Blue eyes. Yellow hair. The soldier brought his boot down, over and over and over, and each time Rin heard another set of cracks.

She leaped forward in time, just a few minutes. The soldier was gone, and the children were clinging to each other, crying, covered in each other’s blood, crouching in the shadow of a different soldier.

“Get out of here,” said the soldier, in a tongue she was far too familiar with. A tongue she would have never believed would utter a kind word. “Now.”

Then Rin understood.

It had been a Hesperian soldier who raped Daji, and a Mugenese soldier who saved her. That was the frame the Empress had been locked into since childhood; that was the crux that had formed every decision afterward.

“The Mugenese weren’t the real enemy,” Daji murmured. “They never were. They were just poor puppets serving a mad emperor who started a war that he shouldn’t have. But who gave them those ideas? Who told them they could conquer the continent?”

Blue eyes. White sails.

“I warned you about everything. I told you this from the beginning. Those devils are going to destroy our world. The Hesperians have a singular vision for the future, and we’re not in it. You already know this. You must have realized it, now that you’ve seen what they’re like. I can see it in your eyes. You know they’re dangerous. You know you’ll need an ally.”

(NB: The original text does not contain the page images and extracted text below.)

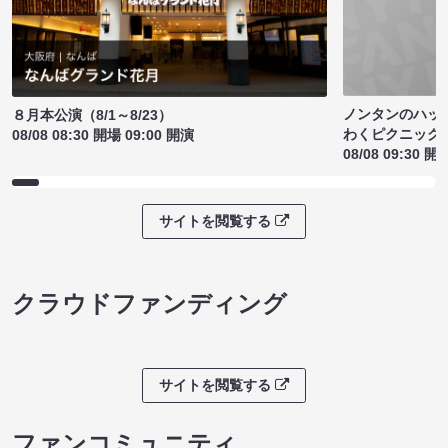
ノンタンのハッ
８月本公演（8/1～8/23）
わくピクニック
08/08 08:30 開場 09:00 開演
08/08 09:30 開
サイトを閲覧する
クラウドファンディング
サイトを閲覧する
ファンコミュニティ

Questions formed on Rin’s tongue, too many to count, but she couldn’t summon the breath to speak them. Her vision was tunneling, turning black at the edges. All she could see was Daji’s pale face, dancing above her like the moon.

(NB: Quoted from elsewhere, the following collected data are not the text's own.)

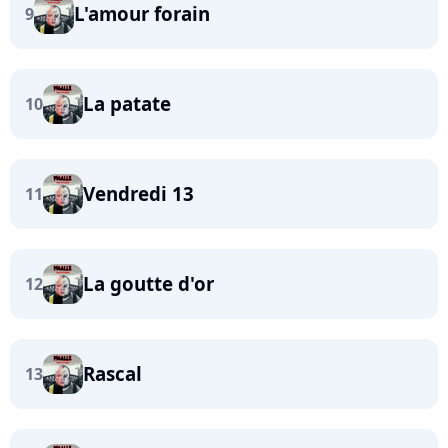
L'amour forain
9
La patate
10
Vendredi 13
11
La goutte d'or
12
Rascal
13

“Think about it,” Daji whispered, tracing her cool fingers over Rin’s cheek. “Figure out who you’re fighting for. And when you know, come find me.”

“Rin? Rin!” Venka’s face loomed over her. “Fucking hell. Can you hear me?”

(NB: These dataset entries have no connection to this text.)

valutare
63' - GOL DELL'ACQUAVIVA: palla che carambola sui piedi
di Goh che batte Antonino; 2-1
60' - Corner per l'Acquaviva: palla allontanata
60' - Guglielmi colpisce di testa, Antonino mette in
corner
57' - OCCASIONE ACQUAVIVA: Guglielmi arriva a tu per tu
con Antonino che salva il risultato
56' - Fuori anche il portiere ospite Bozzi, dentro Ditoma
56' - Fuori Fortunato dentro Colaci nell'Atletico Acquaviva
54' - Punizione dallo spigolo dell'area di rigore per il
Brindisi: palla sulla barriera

Rin felt a great weight lifting off her back and shoulders. She lay flat, eyes open wide, sucking in great gulps of air.

“Hey.” Venka snapped her fingers in front of her. “What’s my name?”

Rin moaned. “Just help me up.”

“Close enough.” Venka wedged her arms under her stomach and helped Rin roll onto her side. Every tiny movement sent fresh spasms of pain rippling through her back. She collapsed into Venka’s arms, breathless with agony.

Venka’s hands moved over her skin, feeling for injuries. Rin felt her fingers pause on her back.

“Oh, that’s not good,” Venka murmured.

“What?”

“Uh. Can you breathe all right?”

“Ribs,” Rin gasped. “My—ow!”

Venka pulled her hands away from Rin. They were slippery with blood. “There’s a rod stuck under your skin.”

“I know,” Rin said through gritted teeth. “Get it out.” She reached back to try again to yank it out herself, but Venka grabbed her wrist before she could.

“You’ll lose too much blood if it comes out now.”

Rin knew that, but the thought of the rod digging deeper inside her was making her panic spiral. “But I’m—”

“Just breathe for a minute. All right? Can you do that for me? Just breathe.”

“How bad is it?” Kitay’s voice. Thank the gods.

“Several ribs broken. Don’t move, I’ll get a stretcher.” Venka set off at a run.

Kitay knelt down beside her. His voice dropped to a whisper. “What happened? Where’s the Empress?”

Rin swallowed. “She got away.”

“Obviously.” Kitay’s fingers tightened on her shoulder. “Did you let her go?”

“I . . . what?”

Kitay gave her a hard look. “Did you let her go?”

Had she?

She found that she couldn’t answer.

She could have killed Daji. She’d had plenty of opportunities to burn, strangle, stab, or choke the Empress before the beam fell. If she’d wanted to, she could have ended everything then and there.

Why hadn’t she?

Had the Vipress manipulated her into letting her go? Was Rin’s reluctance a product of her own thoughts or Daji’s hypnosis? She could not remember if she had chosen to let Daji escape, or if she had simply been outsmarted and defeated.

“I don’t know,” she whispered.

“You don’t know,” Kitay asked, “or you don’t want to tell me?”

“I thought it’d be so clear,” she said. Her head swam; her eyes fluttered closed. “I thought the choice was obvious. But now I really don’t know.”

“I think I understand,” Kitay said after a long pause. “But I’d keep that to yourself.”